If you plan to use branching in Subversion, please check out the documentation for the Site > FTP/Subversion tab for information on how to tell Vae which branch is the active branch that should be deployed.
For more information on Subversion, please see the Subversion book.
FTP
To access your website via FTP, use an FTP client to connect to
<accountname>.vaesite.com
at port 21
. The FTP username
is the subdomain of the website followed by an underscore and
then your username. The password is the same as your backstage
user account of that username.
Once logged in to FTP, you will be at the root of your webspace. By
default only two things are in the root directory: a placeholder
index.html
page and a folder called error_docs
, which contains the
templates that will be rendered if a server error occurs on your
website.
Many Vae designers create the following folders at the root of their
webspace: assets
. emails
, fonts
, images
, javascripts
, and
stylesheets
. They place Flash (.swf) assets into the assets
folder,
VaeML E-Mail templates (for eCommerce) in the emails
folders, font
files (for rendering text in custom fonts) into the fonts
folder, and
images, stylesheets, and javascripts into their respective folders. You
do not have to structure your website this way, but this is the
conventional Vae site layout that is used by most current Vae designers.
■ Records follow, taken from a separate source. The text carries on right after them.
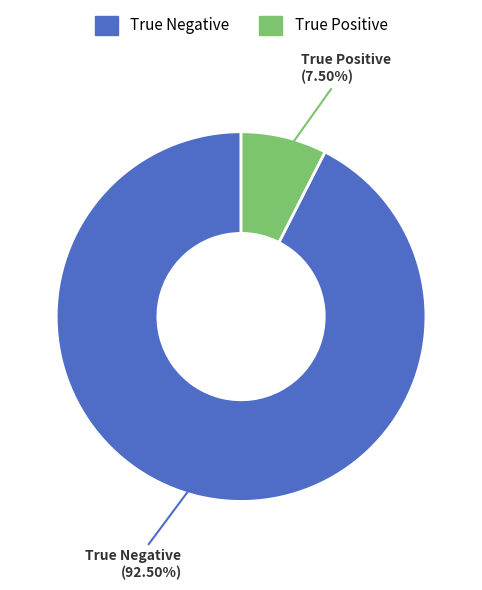

True or false: True Negative accounts for 83% of the total.

False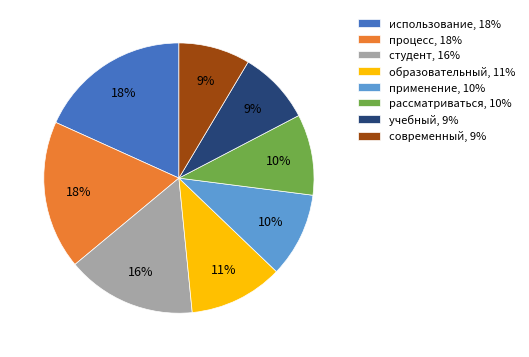

Is the sum of использование, 18% and рассматриваться, 10% greater than half?

No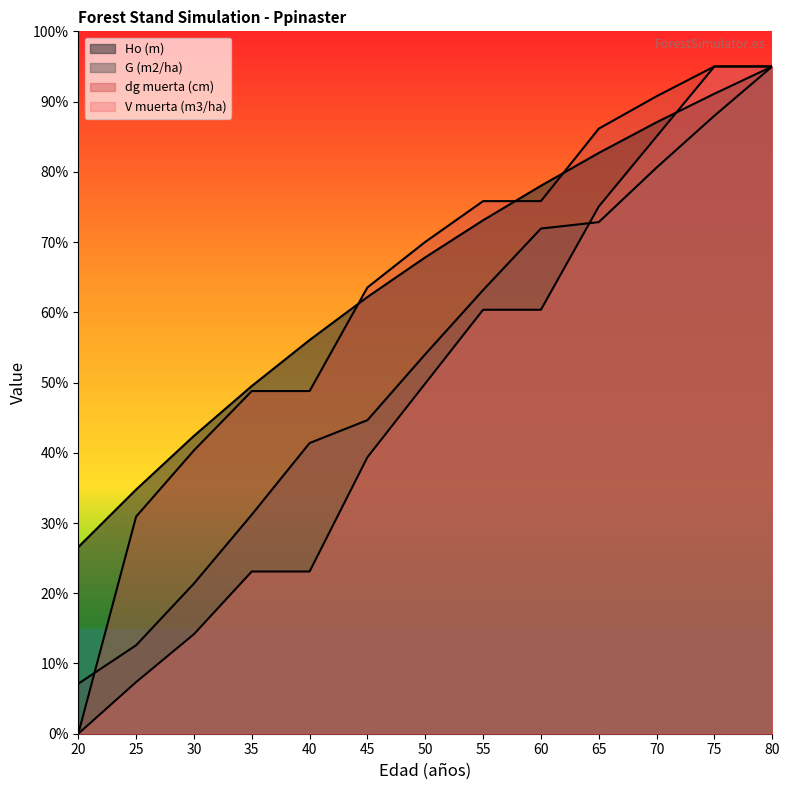

What are all the series names shown in the legend?

Ho (m), G (m2/ha), dg muerta (cm), V muerta (m3/ha)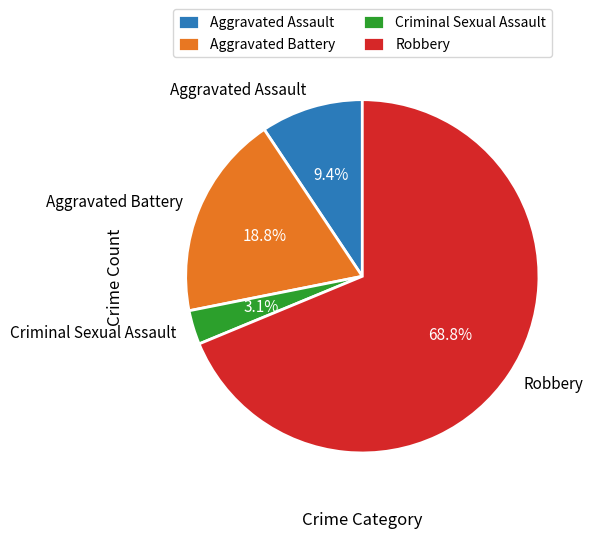

To the nearest percent, what is the combined percentage of Aggravated Battery and Aggravated Assault?

28%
By sticking to this pattern, you will make it easier for another Vae
developer to work on your site in the future.
Recommended: An Editor With Built-In FTP
Because VaeML will only be parsed in pages that are accessed from your Vae hosting, we recommend that developers edit their HTML pages live on the server. It is easy to do this by using and editor with an integrated FTP client.
Before we switched to Git, the entire Vae team was using Coda on the Mac, but other designers are using BBedit, Zend Studio, and Smultron (free).
If you aren’t going to use Git, we do find that the Coda + Vae workflow is very speedy and smooth.